Print
In-Order traversal without recursion and stack
InOrder
traversal means Left, Root, Right
Thus
once left subtree is fully exhausted, we print the parent and then
move on to right subtree. But since the left subtree does not have a
parent pointer, then we cannot come back to the parent after subtree
has been traversed.
Also,
note the following:
1)
Parent of left subtree is inorder successor of the left subtree.
2)
We do not need to get back to parent after traversing right subtree.
So
if we somehow determine the inorder successor of a subtree when that
subtree is fully traversed, then we shall be able to traverse the
tree fully.
Normally,
this purpose is solved by a stack.
But
we can also temporarily make the tree a threaded binary tree (while
traversing itself) and avoid the use of a stack.
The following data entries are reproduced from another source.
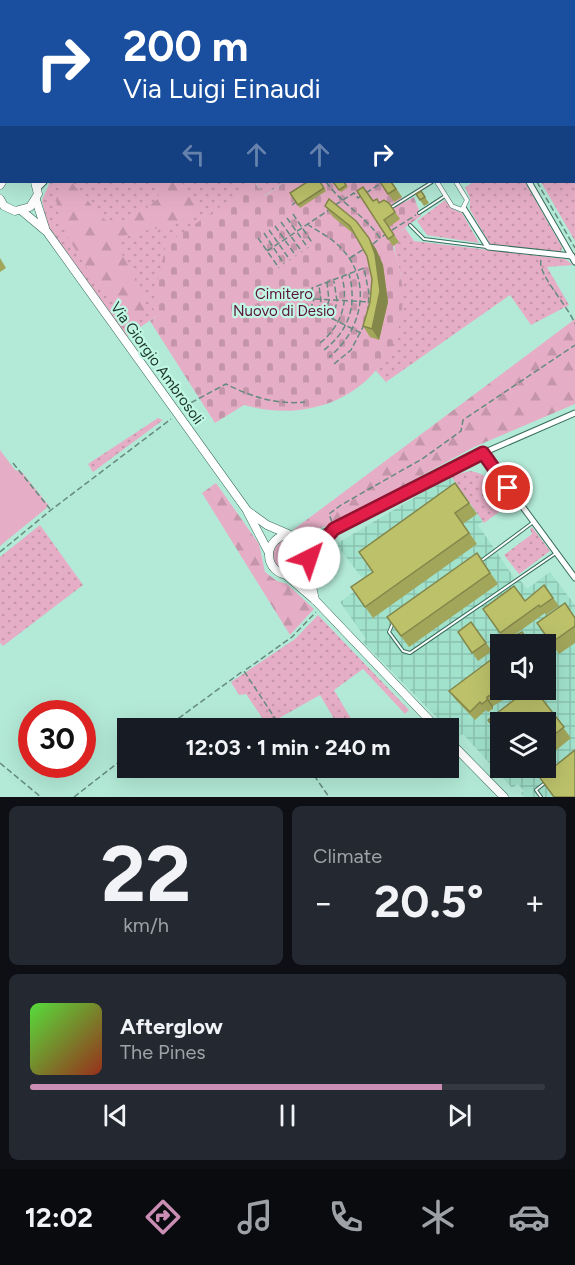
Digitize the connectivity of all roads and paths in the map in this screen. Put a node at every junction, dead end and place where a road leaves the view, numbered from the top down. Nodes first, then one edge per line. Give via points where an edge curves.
1 (325, 183) edge
2 (327, 183) edge
3 (381, 183) edge
4 (430, 183) edge
5 (438, 183) edge
6 (457, 183) edge
7 (530, 183) edge
8 (538, 183) edge
9 (36, 185) edge
10 (318, 188) edge
11 (445, 196) junction
12 (0, 199) edge
13 (300, 199) edge
14 (36, 200) junction
15 (341, 201) junction
16 (292, 205) dead end
17 (392, 207) edge
18 (464, 208) junction
19 (22, 211) junction
20 (419, 213) joint
21 (293, 214) dead end
22 (287, 218) dead end
23 (281, 222) dead end
24 (307, 224) junction
25 (410, 225) dead end
26 (275, 226) dead end
27 (303, 228) junction
28 (269, 230) dead end
29 (47, 232) junction
30 (297, 232) junction
31 (264, 233) dead end
32 (291, 236) junction
33 (258, 238) dead end
34 (380, 238) junction
35 (285, 240) junction
36 (279, 243) junction
37 (313, 244) dead end
38 (373, 244) edge
39 (273, 247) junction
40 (488, 247) junction
41 (308, 248) dead end
42 (365, 248) edge
43 (575, 248) edge
44 (267, 251) junction
45 (302, 252) dead end
46 (544, 254) junction
47 (296, 256) dead end
48 (350, 258) junction
49 (573, 259) edge
50 (290, 260) dead end
51 (284, 264) dead end
52 (279, 268) dead end
53 (356, 271) junction
54 (348, 274) junction
55 (342, 276) junction
56 (334, 280) junction
57 (327, 283) junction
58 (319, 286) junction
59 (314, 299) junction
60 (321, 300) junction
61 (329, 300) junction
62 (337, 301) junction
63 (345, 301) junction
64 (353, 301) junction
65 (361, 302) junction
66 (369, 302) junction
67 (368, 311) edge
68 (318, 312) junction
69 (325, 315) junction
70 (333, 319) junction
71 (366, 321) edge
72 (339, 322) junction
73 (575, 324) edge
74 (346, 326) junction
75 (353, 330) junction
76 (361, 333) junction
77 (320, 343) dead end
78 (575, 345) edge
79 (324, 350) dead end
80 (329, 357) dead end
81 (334, 364) dead end
82 (305, 402) dead end
83 (175, 413) junction
84 (575, 413) edge
85 (483, 453) junction
86 (13, 464) dead end
87 (246, 509) junction
88 (51, 510) junction
89 (533, 523) junction
90 (334, 529) junction
91 (291, 535) junction
92 (0, 552) edge
93 (269, 553) junction
94 (556, 553) junction
95 (308, 561) junction
96 (477, 563) edge
97 (286, 575) junction
98 (575, 578) edge
99 (317, 603) junction
100 (393, 622) edge
101 (244, 670) junction
102 (179, 718) edge
103 (275, 718) edge
104 (427, 718) edge
105 (459, 751) edge
106 (0, 763) edge
107 (117, 764) edge
108 (316, 778) edge
109 (551, 778) edge
110 (41, 797) edge
111 (74, 797) edge
112 (329, 797) edge
113 (504, 797) edge
114 (541, 797) edge

1 - 10 path
2 - 15 path
3 - 15 path via 358,198 354,193
4 - 17 lane
5 - 11 street
6 - 18 street via 467,200
7 - 49 street
8 - 43 path
9 - 14 main road
11 - 18 street via 454,208
11 - 20 lane
12 - 19 main road, Via Giorgio Ambrosoli via 9,210
13 - 16 path
14 - 19 main road
14 - 29 main road, Via Giorgio Ambrosoli
15 - 24 path
15 - 34 path via 363,216
18 - 40 street
19 - 29 main road, Via Giorgio Ambrosoli
20 - 34 path
21 - 27 path
22 - 30 path
23 - 32 path
24 - 27 path
24 - 48 path
25 - 40 lane via 424,239
26 - 35 path
27 - 30 path
27 - 37 path
28 - 36 path
29 - 83 main road, Via Giorgio Ambrosoli
30 - 32 path
30 - 41 path
31 - 39 path
32 - 35 path
32 - 45 path
33 - 44 path
34 - 38 path
35 - 36 path
35 - 47 path
36 - 39 path
36 - 50 path
39 - 44 path
39 - 51 path
40 - 46 street
42 - 48 path
44 - 52 path
46 - 49 street
46 - 73 path via 539,266
48 - 53 path
53 - 54 path
53 - 65 path
53 - 66 path via 364,267
54 - 55 path
54 - 64 path
55 - 56 path
55 - 63 path
56 - 57 path
56 - 62 path
57 - 58 path
57 - 61 path
58 - 59 path via 312,288
58 - 60 path
59 - 60 path
59 - 68 path via 311,308
60 - 61 path
60 - 68 path
61 - 62 path
61 - 69 path
62 - 63 path
62 - 70 path
63 - 64 path
63 - 72 path
64 - 65 path
64 - 74 path
65 - 66 path
65 - 75 path
66 - 67 path
68 - 69 path
69 - 70 path
70 - 72 path
71 - 76 path
72 - 74 path
72 - 77 path
74 - 75 path
74 - 79 path
75 - 76 path
75 - 80 path
76 - 81 path via 351,350
78 - 90 path via 463,420 461,431 422,459 329,514
82 - 83 path via 286,404 243,393 226,384
83 - 87 main road, Via Giorgio Ambrosoli
83 - 88 path
84 - 85 street
85 - 89 street
85 - 90 street
86 - 88 path
87 - 91 main road, Via Giorgio Ambrosoli via 267,525
87 - 93 main road, Via Giorgio Ambrosoli
88 - 92 path
89 - 94 street
89 - 96 lane
90 - 91 street via 314,535
90 - 95 street
91 - 93 main road via 275,540
91 - 95 main road via 304,541
93 - 97 main road via 275,570
94 - 98 street
94 - 100 lane via 410,653 403,651 389,632
95 - 97 main road via 298,573
95 - 99 main road
97 - 99 main road
99 - 101 path via 292,637
99 - 104 main road
101 - 102 path
101 - 103 path
105 - 113 main road
106 - 110 path
107 - 111 path
108 - 112 path
109 - 114 lane via 536,790

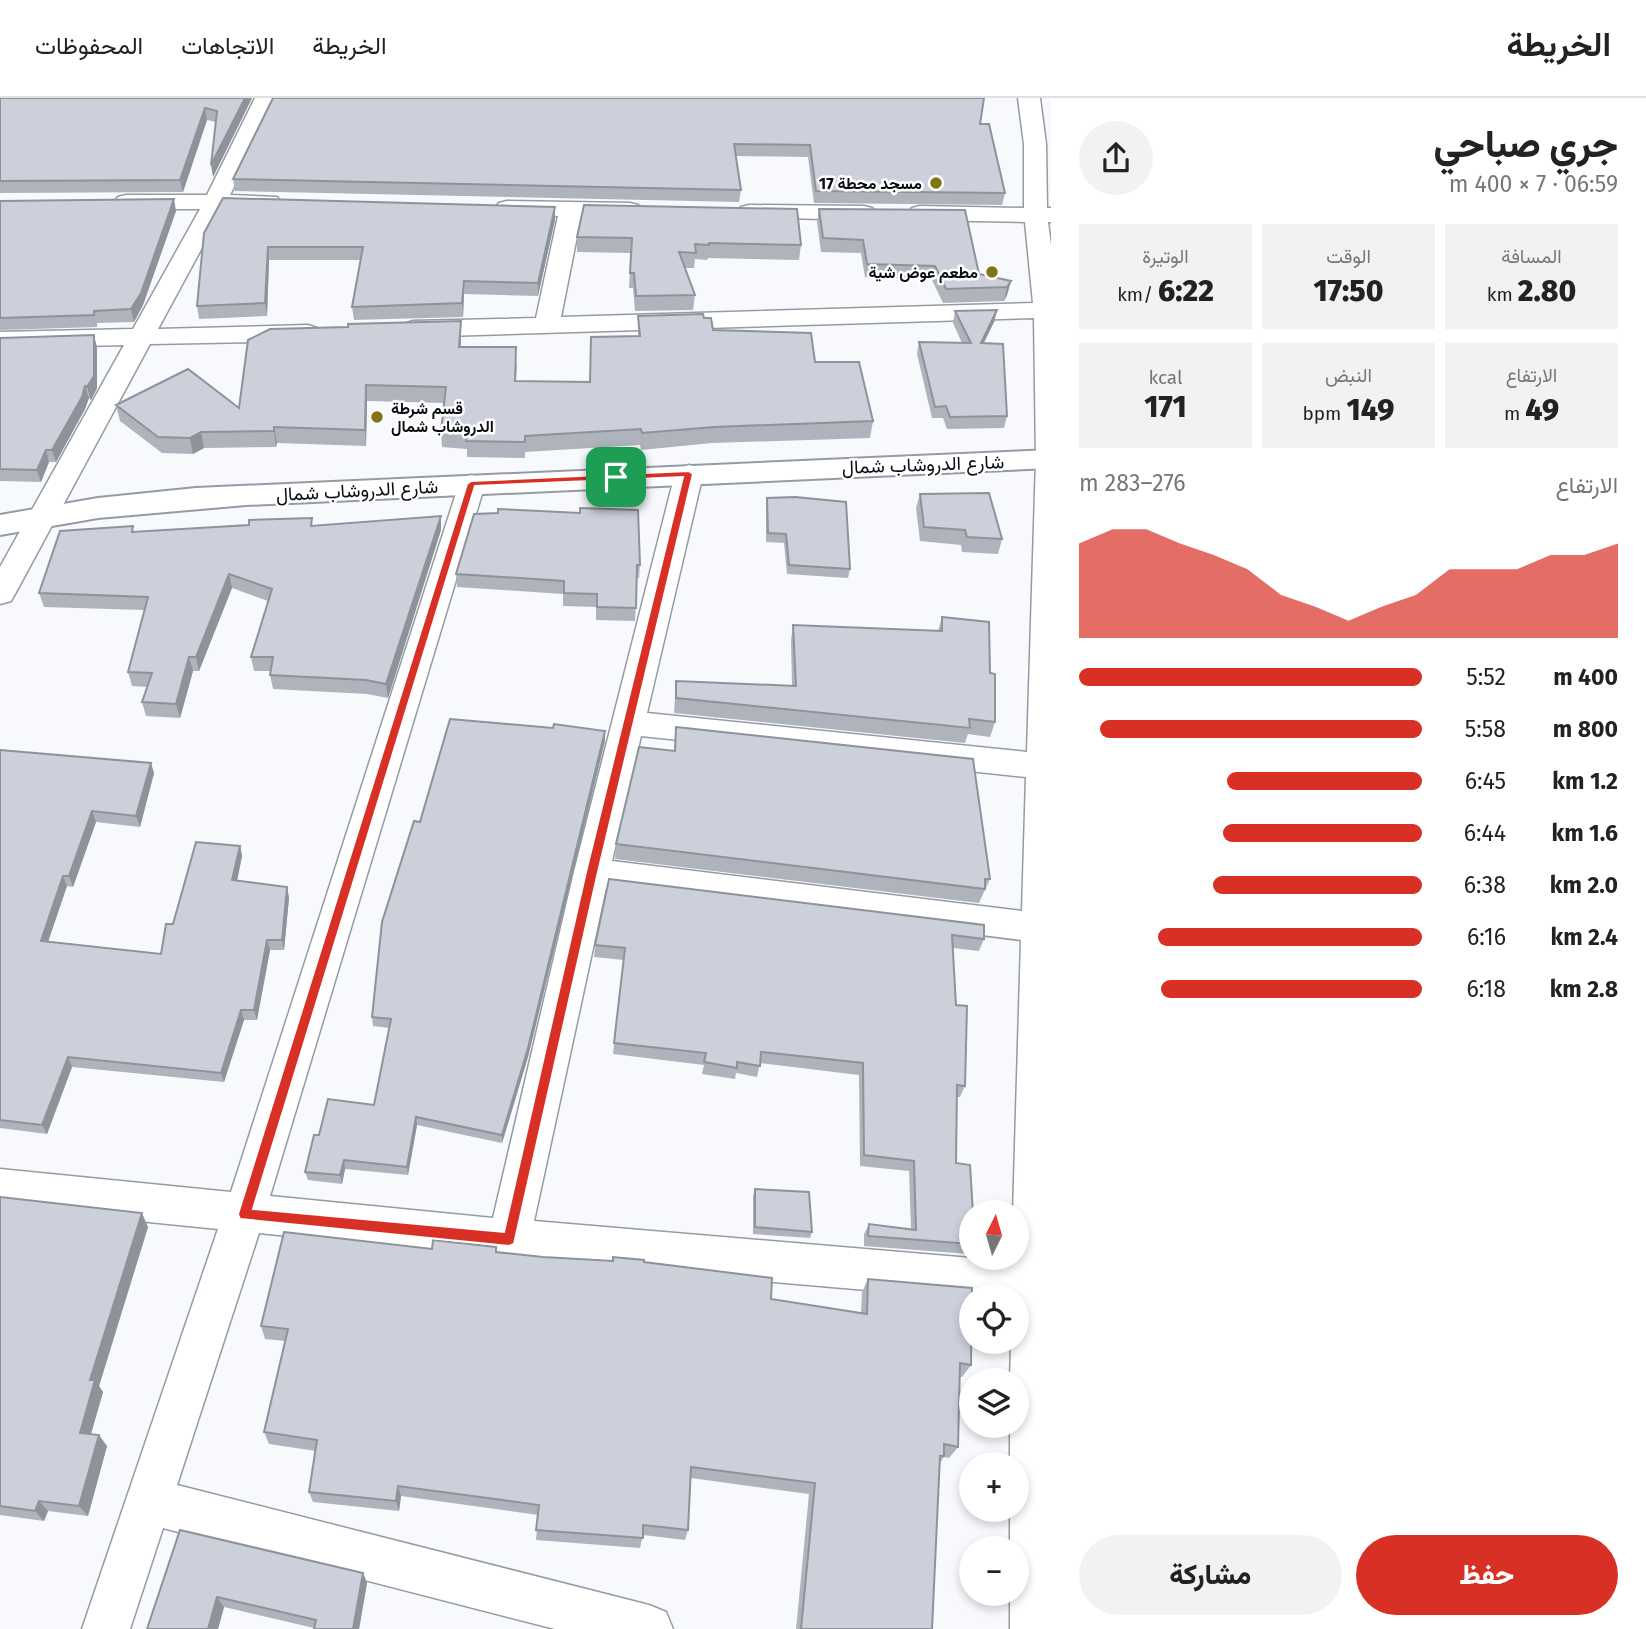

void MorrisTraversal (Node root)
{
Node curr = root;
while (curr != null)
{
if (curr.left != null)
{
// find inorder predecessor of left subtree
Node pre = curr.left;
while (pre.right != null && pre.right != curr)
{
pre = pre.right;
}
if (pre.right == null)
{
// Threaded property for this node was not set. Set it now
pre.right = curr;
curr = curr.left; // Thread created. Switch to this subtree now
} else
{
// This means pre.right = curr
// Which implies that thread for this was set already,
// So we do not need to traverse this subtree again
pre.right = null; // reset the thread we created earlier
print (curr);
curr = curr.right;
}
} else
{
// no left subtree, print yourself and get to right subtree
print (curr);
// we will never get right=null till the end because of above threads
curr = curr.right;
}
}
}
|
|
Morris
traversal shown above avoids the use of a stack but is also more time
consuming since we need to traverse the tree for creating and
deleting threads.
For
a subtree with ‘N’ nodes, one has to traverse
approximately logN nodes to create/delete the thread.
However,
that time can be thought of as comparable to the creation of new
nodes, push and pop operations in the stack.
|